» **Data listing**
== Segment start ==
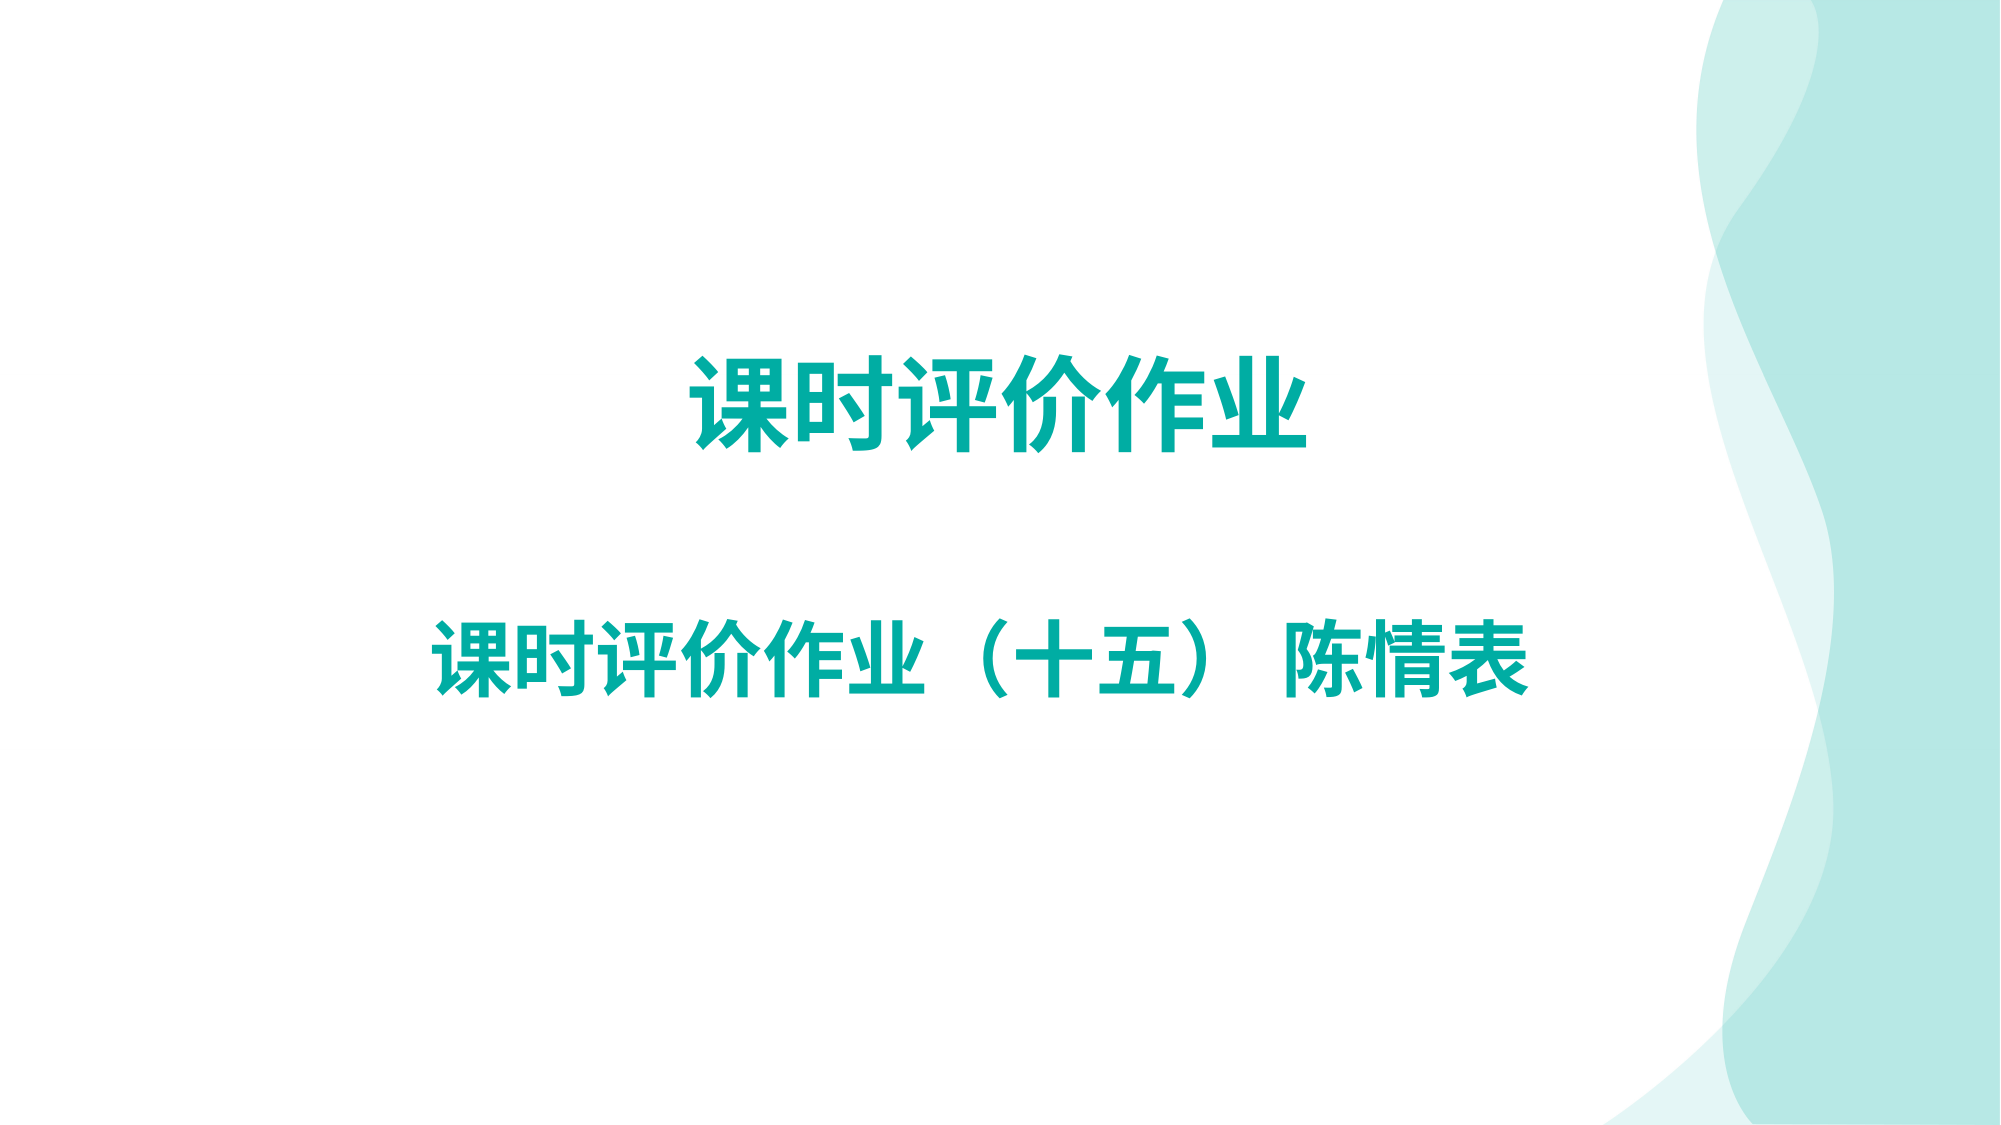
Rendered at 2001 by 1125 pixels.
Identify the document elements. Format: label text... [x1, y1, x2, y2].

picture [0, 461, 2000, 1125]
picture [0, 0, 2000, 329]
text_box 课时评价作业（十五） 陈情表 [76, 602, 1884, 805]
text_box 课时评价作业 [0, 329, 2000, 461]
== Segment end ==
== Segment start ==
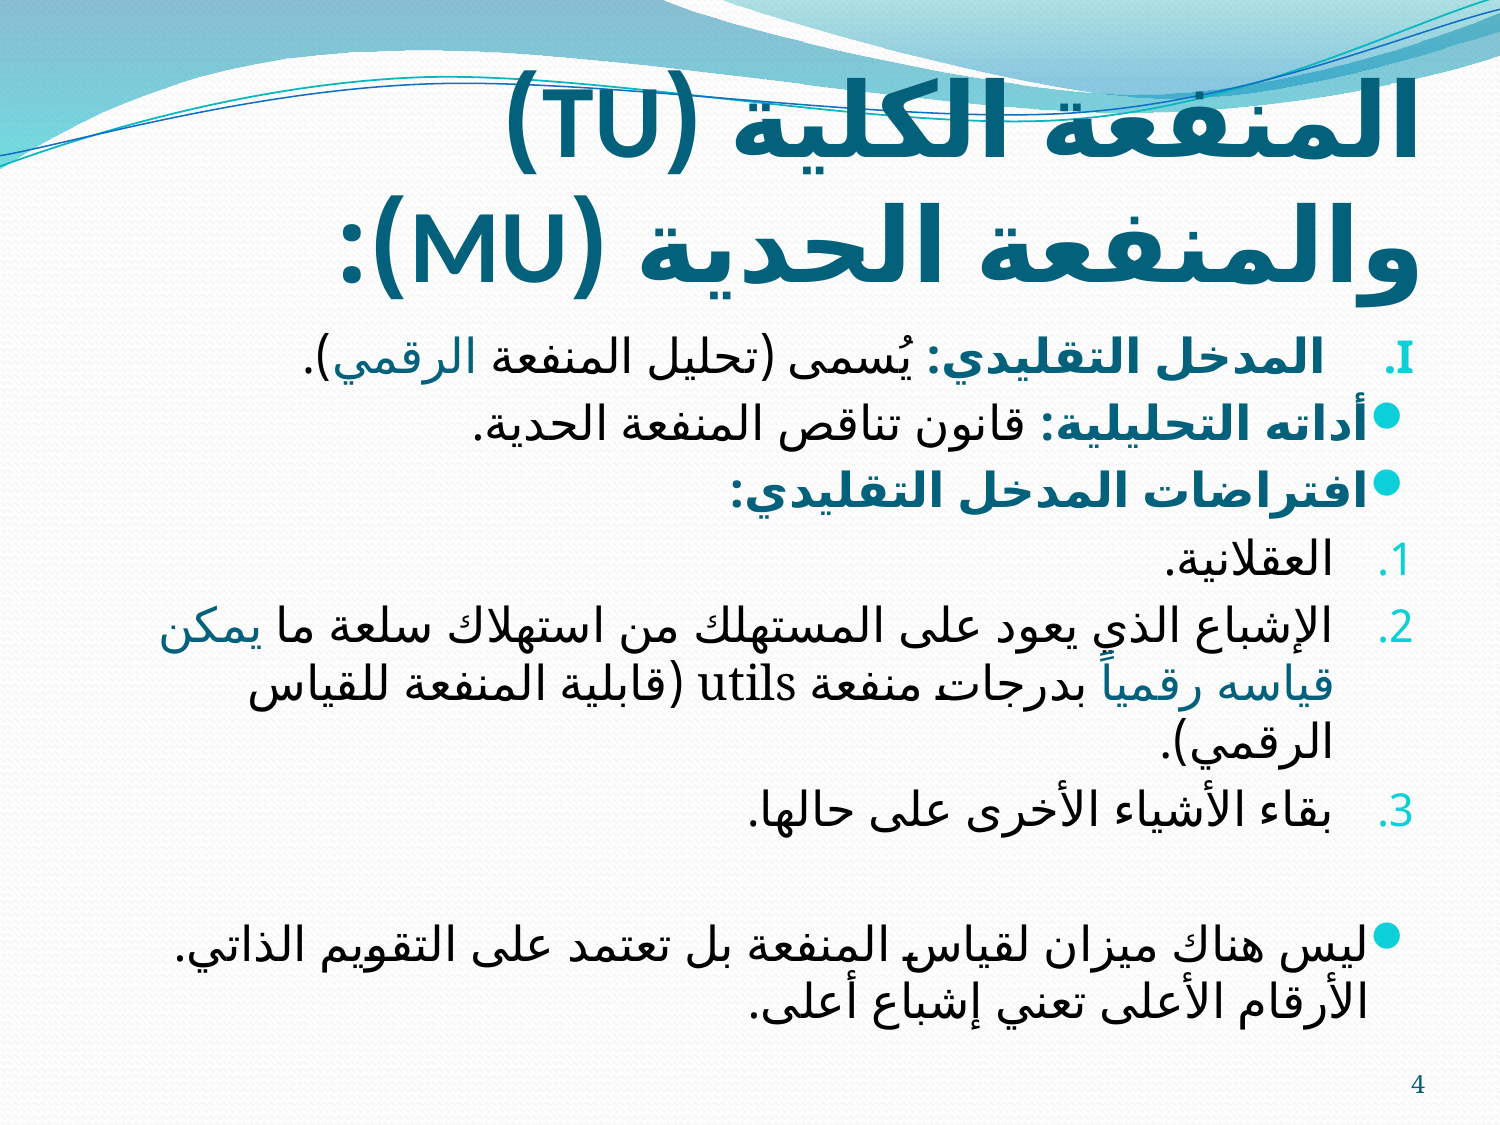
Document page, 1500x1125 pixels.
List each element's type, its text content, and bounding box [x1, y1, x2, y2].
== Segment end ==
» **Work order**
Copy all lines of the preceding data that hold the word "pixels".

» **Answer space**
Rendered at 2001 by 1125 pixels.
Document page, 1500x1125 pixels.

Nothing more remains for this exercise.